======== SUPPLIED RECORDS ========

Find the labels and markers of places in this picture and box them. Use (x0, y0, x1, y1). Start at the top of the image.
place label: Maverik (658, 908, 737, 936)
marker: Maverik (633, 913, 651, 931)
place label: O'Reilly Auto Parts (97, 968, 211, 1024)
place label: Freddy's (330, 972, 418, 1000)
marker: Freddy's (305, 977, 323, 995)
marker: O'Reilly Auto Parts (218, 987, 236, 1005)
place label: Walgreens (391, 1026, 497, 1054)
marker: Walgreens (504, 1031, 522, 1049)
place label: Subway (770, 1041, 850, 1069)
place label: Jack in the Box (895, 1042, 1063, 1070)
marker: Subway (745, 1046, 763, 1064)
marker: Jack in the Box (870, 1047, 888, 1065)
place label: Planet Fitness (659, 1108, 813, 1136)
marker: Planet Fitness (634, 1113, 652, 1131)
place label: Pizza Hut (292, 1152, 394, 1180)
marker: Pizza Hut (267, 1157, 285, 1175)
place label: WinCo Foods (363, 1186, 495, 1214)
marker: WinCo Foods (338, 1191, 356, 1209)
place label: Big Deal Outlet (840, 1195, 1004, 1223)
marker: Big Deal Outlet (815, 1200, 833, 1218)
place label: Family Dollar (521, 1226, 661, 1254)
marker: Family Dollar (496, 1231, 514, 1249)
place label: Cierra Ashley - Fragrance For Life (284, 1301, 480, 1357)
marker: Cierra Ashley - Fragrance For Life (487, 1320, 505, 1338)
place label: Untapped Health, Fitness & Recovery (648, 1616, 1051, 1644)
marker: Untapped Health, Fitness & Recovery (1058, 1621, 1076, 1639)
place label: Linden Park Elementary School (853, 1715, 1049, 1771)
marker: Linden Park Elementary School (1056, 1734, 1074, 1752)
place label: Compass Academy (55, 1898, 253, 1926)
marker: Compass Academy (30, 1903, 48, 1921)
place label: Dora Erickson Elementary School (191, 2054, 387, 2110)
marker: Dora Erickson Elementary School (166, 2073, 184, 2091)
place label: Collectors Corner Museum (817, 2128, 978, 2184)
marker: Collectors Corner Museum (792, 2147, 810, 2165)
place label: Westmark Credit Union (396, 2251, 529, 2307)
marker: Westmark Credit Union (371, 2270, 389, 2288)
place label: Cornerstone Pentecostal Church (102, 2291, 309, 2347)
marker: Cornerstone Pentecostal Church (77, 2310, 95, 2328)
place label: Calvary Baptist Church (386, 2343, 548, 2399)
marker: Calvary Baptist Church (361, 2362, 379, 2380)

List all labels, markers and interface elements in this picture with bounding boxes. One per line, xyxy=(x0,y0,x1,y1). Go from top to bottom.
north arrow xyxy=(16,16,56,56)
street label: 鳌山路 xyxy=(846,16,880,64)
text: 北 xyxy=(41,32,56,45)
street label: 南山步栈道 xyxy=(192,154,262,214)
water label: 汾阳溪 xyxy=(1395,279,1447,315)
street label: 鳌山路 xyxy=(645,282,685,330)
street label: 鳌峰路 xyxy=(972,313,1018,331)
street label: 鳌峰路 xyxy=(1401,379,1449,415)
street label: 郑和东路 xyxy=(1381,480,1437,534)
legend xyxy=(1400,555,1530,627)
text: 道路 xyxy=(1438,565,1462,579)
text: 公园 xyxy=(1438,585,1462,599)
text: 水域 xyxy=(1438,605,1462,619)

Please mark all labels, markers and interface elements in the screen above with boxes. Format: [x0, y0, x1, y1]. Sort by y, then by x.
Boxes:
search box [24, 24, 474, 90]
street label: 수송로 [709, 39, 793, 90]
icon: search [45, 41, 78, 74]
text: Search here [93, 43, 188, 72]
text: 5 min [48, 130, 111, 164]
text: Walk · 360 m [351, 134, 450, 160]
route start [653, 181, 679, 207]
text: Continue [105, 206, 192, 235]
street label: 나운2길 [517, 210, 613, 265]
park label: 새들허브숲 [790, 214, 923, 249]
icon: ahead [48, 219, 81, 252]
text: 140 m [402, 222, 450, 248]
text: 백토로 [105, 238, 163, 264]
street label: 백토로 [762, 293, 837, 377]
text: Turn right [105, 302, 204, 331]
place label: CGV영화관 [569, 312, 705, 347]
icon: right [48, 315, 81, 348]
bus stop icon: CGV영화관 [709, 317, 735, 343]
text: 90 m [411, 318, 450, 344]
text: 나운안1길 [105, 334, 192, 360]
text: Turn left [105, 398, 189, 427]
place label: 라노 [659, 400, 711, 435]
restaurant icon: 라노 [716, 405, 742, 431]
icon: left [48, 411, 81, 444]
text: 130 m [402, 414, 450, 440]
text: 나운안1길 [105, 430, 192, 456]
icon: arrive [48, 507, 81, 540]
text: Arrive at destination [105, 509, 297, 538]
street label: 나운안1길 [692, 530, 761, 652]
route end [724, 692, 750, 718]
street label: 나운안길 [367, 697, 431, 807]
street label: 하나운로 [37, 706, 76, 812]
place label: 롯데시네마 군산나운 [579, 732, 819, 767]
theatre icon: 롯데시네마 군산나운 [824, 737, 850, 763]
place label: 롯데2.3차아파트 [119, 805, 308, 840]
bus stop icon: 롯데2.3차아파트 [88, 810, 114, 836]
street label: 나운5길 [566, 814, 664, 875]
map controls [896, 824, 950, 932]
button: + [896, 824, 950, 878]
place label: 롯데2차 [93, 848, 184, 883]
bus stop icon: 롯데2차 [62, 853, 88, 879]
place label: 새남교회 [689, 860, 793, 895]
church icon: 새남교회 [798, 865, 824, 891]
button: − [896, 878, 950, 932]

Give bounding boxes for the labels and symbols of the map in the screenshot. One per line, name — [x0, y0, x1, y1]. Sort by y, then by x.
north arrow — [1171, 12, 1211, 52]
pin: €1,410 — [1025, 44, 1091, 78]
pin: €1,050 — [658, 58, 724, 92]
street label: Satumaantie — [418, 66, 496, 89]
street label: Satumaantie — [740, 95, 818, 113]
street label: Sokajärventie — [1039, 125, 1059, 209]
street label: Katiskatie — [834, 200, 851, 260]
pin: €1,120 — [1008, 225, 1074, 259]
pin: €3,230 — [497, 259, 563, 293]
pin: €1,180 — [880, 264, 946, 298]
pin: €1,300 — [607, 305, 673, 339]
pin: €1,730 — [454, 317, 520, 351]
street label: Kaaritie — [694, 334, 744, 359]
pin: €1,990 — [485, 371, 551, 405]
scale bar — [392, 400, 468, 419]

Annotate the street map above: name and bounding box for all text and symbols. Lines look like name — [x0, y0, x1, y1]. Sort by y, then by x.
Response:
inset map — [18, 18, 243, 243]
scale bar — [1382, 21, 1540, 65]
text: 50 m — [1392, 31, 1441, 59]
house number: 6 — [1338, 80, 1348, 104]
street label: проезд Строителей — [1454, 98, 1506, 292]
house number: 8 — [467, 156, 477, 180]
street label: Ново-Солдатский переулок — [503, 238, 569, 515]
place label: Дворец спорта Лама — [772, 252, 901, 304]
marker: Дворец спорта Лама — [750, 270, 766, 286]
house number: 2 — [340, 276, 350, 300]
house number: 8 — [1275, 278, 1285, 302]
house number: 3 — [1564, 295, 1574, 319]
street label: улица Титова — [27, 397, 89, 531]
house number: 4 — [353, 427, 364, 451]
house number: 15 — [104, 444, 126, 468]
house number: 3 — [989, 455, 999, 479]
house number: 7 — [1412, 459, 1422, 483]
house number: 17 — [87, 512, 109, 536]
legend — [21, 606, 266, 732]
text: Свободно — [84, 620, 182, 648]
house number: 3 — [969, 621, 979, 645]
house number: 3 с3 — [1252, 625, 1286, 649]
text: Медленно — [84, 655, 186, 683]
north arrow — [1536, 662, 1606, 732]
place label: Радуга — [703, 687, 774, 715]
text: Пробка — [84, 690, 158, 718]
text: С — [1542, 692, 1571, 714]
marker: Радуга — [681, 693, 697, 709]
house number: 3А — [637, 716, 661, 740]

========

## PROBLEM DETAILS
Each line in the records above that contains the word "route" must be copied.

## EXERCISE OUTPUT
route start [653, 181, 679, 207]
route end [724, 692, 750, 718]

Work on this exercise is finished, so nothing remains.